____ Supplied passage
Nigel Merchant, Regional Probate Consultant here at Kings Court Trust, is frequently asked about Inheritance Tax. Here’s what he has to say:
Over the last five years I’ve visited hundreds of bereaved families to discuss, and quote a fixed price for, the administration of their deceased loved one’s estate. One of the points that comes up time and time again is the question of Inheritance Tax. More or less every family I speak to is concerned that Inheritance Tax might be payable but aren’t clear on how it works. Once they realise that if the tax has to be paid, it simply has to be paid, they want to know where it comes from. The answer is that, if there’s any Tax to pay, it will be the estate that pays it.
Many people don’t realise that although Inheritance Tax can be an issue, every estate has a tax free sum (known as the Nil-Rate Band) of £325,000. What this means in practical terms is that if the estate, after all the debts, mortgages, any other liabilities and bequests to charity and/or spouse are taken into account is worth £325,000 or less, there will be no Inheritance Tax to pay. If, after taking these deductions into account, the estate is worth more than £325,000, then Inheritance Tax is payable at 40% of everything over the tax free sum. So if the estate, after all the deductions mentioned above, was worth £330,000, then tax would be payable at 40% of the difference between the tax free sum of £325,000 and £330,000, which is 40% of £5,000, i.e. £2,000.
________
> **Set of tasks**
(1) List every deduction that the Inheritance Tax explanation above says is taken into account before an estate is compared with the tax free sum.
(2) Answer these from the Inheritance Tax explanation above:
(a) For how many years has Nigel Merchant been visiting bereaved families?
(b) What is the tax free sum every estate has known as?
(c) At what rate is Inheritance Tax payable on value over that sum?
(3) Carry on the Inheritance Tax explanation from the point where it stops.
____ Information provided
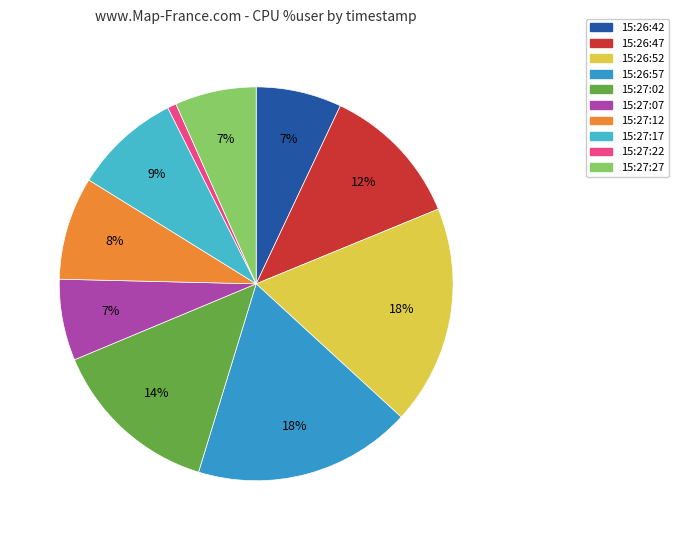

Combined, do 15:27:17 and 15:27:22 account for over 50%?

No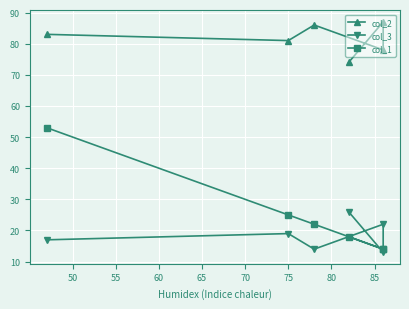

Is the value of col_2 at 70 greater than the value of col_1 at 70?

Yes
________
> **Exercise answers**
(1)
- Debts
- Mortgages
- Any other liabilities
- Bequests to charity and/or spouse

(2)
(a) Five years
(b) The Nil-Rate Band
(c) 40%

(3)
Many people don’t realise that it’s possible to use their pre-deceased spouse’s tax free sum, if they didn’t use it all themselves. What this means is that if, say, Dad dies with an estate after deductions of £225,000 and leaves it all to his children, when Mum dies her estate will have its own tax free sum (£325,000) AND an extra £100,000 left over from Dad’s estate (assuming Dad’s tax free sum was £325,000 when he died), giving a total tax free sum after all deductions of £425,000. Similarly, if Dad leaves his entire estate to Mum (there is no Inheritance Tax payable between married couples), her estate will have both tax free sums, a total of £650,000.
If Dad had left the £225,000 to the children, there would be £100,000 of his tax free sum left over, as we saw in the example above. However, if the family and everyone else concerned agreed, it would be possible to vary the terms of Dad’s will (within 2 years of his death) to leave more of his estate to Mum so that, when she died, her estate would benefit from a higher tax free sum. Kings Court Trust is very accustomed to preparing the necessary paperwork to make this easy.
Note: All references to spouse and married couples includes registered civil partners
Nigel Merchant is a Regional Probate Consultant at Kings Court Trust and can be reached on email@example.com.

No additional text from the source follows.